Should I Finish This Course of Antibiotics?
You still occasionally see a meme describing the need to finish the course of antibiotics your doctor prescribes, or you will drive antimicrobial resistance.
The opposite is true. Since 30% of outpatient antibiotics are prescribed without indication, the shorter you poison your microbiome, the better. And it is more complicated than that, of course.
Should you finish the course of antibiotics? Yes, if it is appropriately prescribed for an indication in a sterile space.
Microbiome and Sterile Spaces
Antibiotics hurt your microbiomes but are necessary to eliminate pathogenic bacteria in sterile spaces. Often, long courses of antibiotics are indicated for serious infections in sensitive sterile spaces. If the infection is not in a sterile space, longer courses of antibiotics might cause more harm than good. This is because we always affect the microbiomes with any course of antibiotics, but we don’t always help the body get rid of the infection. Especially if the infection is viral. Many courses of antibiotics are prescribed for viral infections. Especially in urgent care and doctor visits after your doctor has the common sense to find it is easier to prescribe you a Z-Pac than talk you out of harm.
If you don’t have a pathogenic bacteria in a sterile space, you might be better off stopping antibiotics when you feel better. Don’t take the entire course unless you have meningitis, otitis media, or other severe infections in sterile spaces.
Should I finish this course of antibiotics?
Your healthcare provider will likely hedge by telling you to complete the entire course of antibiotics prescribed. This is despite the evidence that shorter courses of antibiotics are often effective.
They are covering their asses, and the incentive is to prescribe you a drug so that the visit can be coded for insurance purposes, and they can bill the visit as fast as possible because they have 35 other patients to bill after you. And if you are the 35th patient, you will get prescribed a Z-pak for your virus.
It is appropriate to stop antibiotics early if you don’t have a severe infection, you are otherwise healthy, and the antibiotic prescribed is for a non-descript (not specifically diagnosed serious condition) concern. Kids get 6-12 viral infections a year. How many viral infections do you think adults get?
When to complete the full course
Finish the course if you are really sick or immunosuppressed.
If the infection is in a sterile space, finish the course of antibiotics.
I asked AI when you should finish a course of antibiotics, and it suggested:
- Severe or deep-seated infections (e.g., osteomyelitis, endocarditis)
- Infections where complete bacterial eradication is necessary (e.g., tuberculosis, strep throat in patients at risk for rheumatic fever)

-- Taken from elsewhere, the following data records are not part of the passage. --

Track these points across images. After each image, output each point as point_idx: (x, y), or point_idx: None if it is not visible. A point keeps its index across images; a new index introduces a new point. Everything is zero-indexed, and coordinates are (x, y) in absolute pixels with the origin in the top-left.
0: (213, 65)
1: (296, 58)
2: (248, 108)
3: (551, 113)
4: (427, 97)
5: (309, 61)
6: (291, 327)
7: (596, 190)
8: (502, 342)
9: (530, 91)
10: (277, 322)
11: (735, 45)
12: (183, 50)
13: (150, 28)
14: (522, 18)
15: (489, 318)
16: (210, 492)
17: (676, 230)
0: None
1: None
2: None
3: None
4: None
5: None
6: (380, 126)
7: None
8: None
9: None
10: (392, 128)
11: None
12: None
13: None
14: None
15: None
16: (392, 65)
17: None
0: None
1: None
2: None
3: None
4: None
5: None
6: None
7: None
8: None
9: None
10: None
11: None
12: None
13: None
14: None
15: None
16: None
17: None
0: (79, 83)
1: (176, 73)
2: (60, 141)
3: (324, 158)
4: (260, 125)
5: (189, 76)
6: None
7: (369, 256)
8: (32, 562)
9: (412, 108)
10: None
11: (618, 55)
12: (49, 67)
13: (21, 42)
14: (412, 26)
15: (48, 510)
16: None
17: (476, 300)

This is an AI failure. Again, it is because of complexity. Osteomyelitis may affect 200 or so different bones; some need amputation, and some can be cured with oral antibiotics. Endocarditis has pretty good guidelines and mostly consists of IV antibiotics (which is not really what we are worried about when considering whether I should finish this course of antibiotics).
I love this: “Infections where complete bacterial eradication is necessary.” It’s so true! But the examples are TB and Strep in patients at risk for rheumatic fever!
That passes for advice on stopping an antibiotic for a viral infection you don’t need.
Times to Stop Antibiotics
It is time to stop antibiotics when:
- you have a viral infection
- it hurts your microbiome more than it helps you survive a bacterial infection
- you feel better from an uncomplicated UTI or sinusitis
Should I Finish This Course of Antibiotics?
If 30% of antibiotics are prescribed unnecessarily, the answer is no. You shouldn’t finish your antibiotics unless there is a specific reason, such as the infection being in a sterile space.
The real answer is that it is complicated and depends on your health, the indication, and whether the antibiotics will hurt you more than help you. Because it is complicated. You depend on your microbiome to keep you healthy. There are more bacteria in your gut than cells in your body. They outnumber us. And the gut has as many neuronal connections as the brain. It is complicated.
But unless you can find a good reason to keep taking antibiotics, the fact is most are overprescribed.